Start of Block

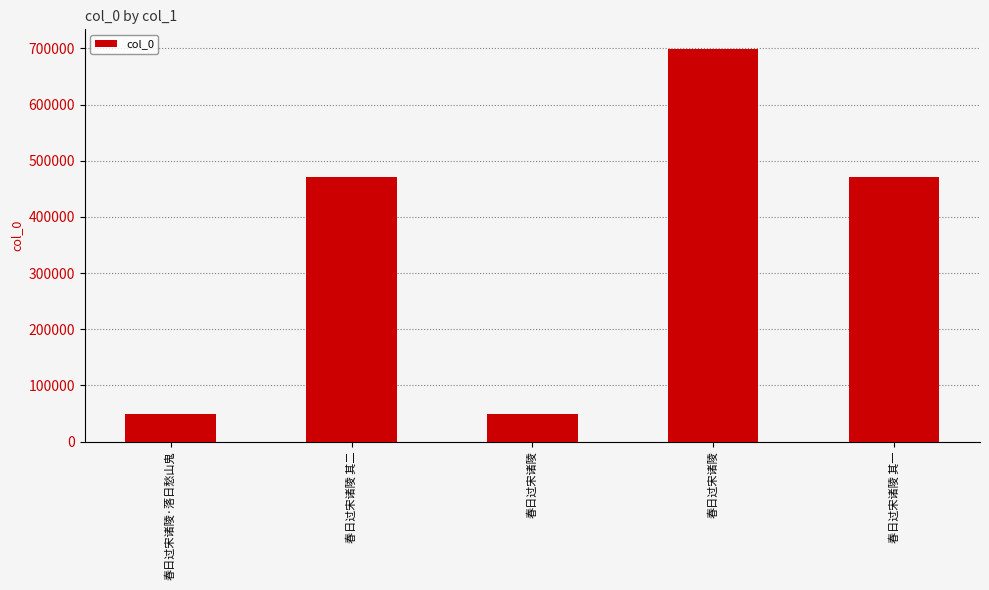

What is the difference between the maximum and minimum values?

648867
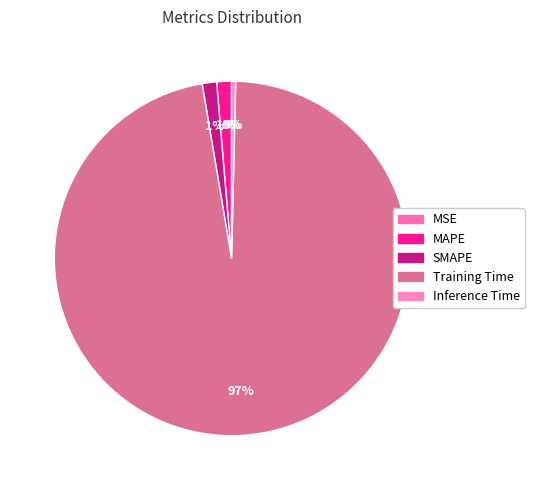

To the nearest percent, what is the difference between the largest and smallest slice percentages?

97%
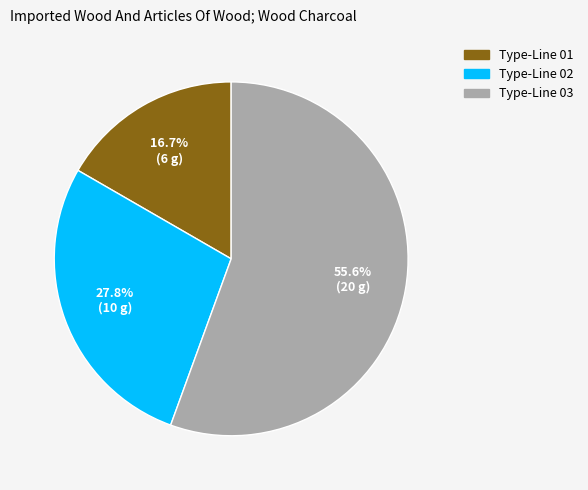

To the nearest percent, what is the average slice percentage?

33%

End of Block
Start of Block

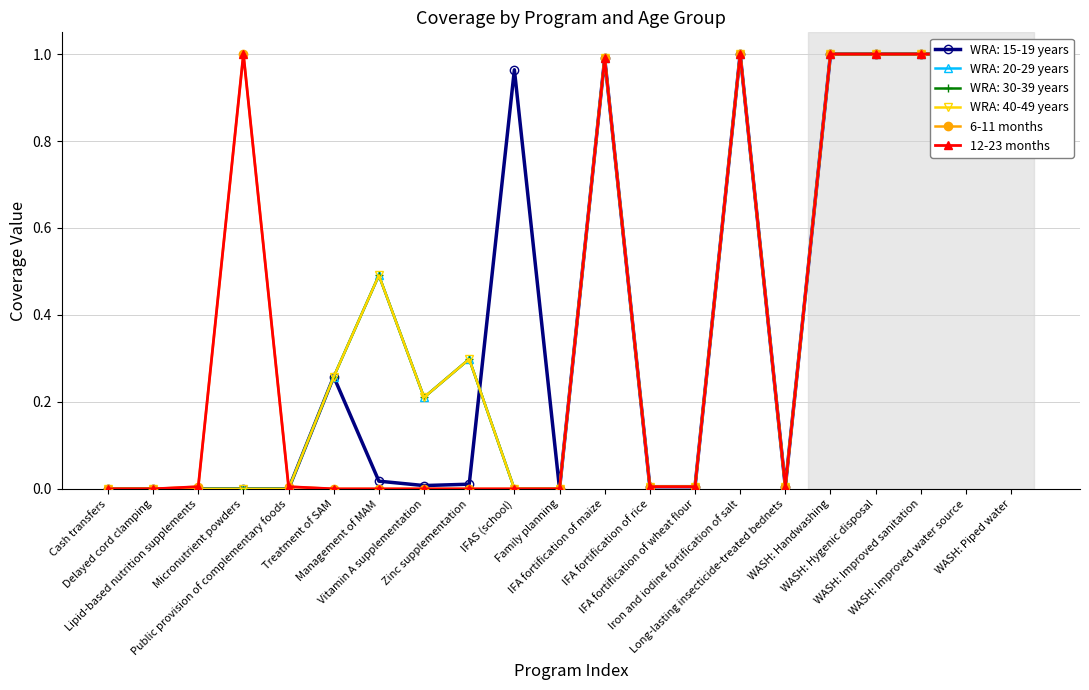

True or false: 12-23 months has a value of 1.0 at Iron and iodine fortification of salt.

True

End of Block
Start of Block

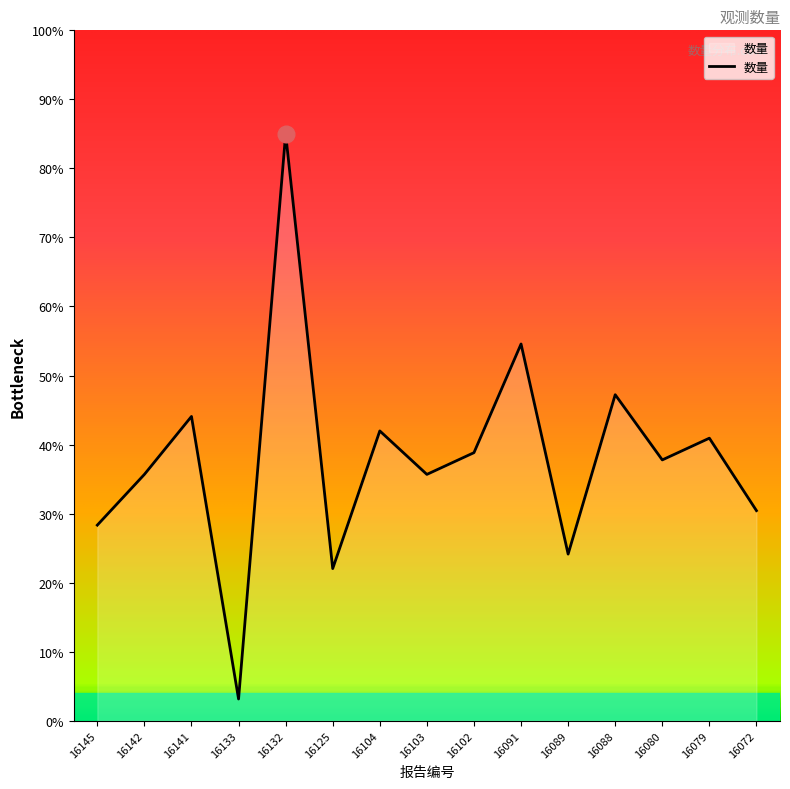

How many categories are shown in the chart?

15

End of Block

## TASK BRIEF
Copy the entries above word for word, from the line containing "To the nearest percent, what is the difference" to the line containing "To the nearest percent, what is the average", including both of those lines. Leave the pictures out.

## TASK ANSWER
To the nearest percent, what is the difference between the largest and smallest slice percentages?

97%

To the nearest percent, what is the average slice percentage?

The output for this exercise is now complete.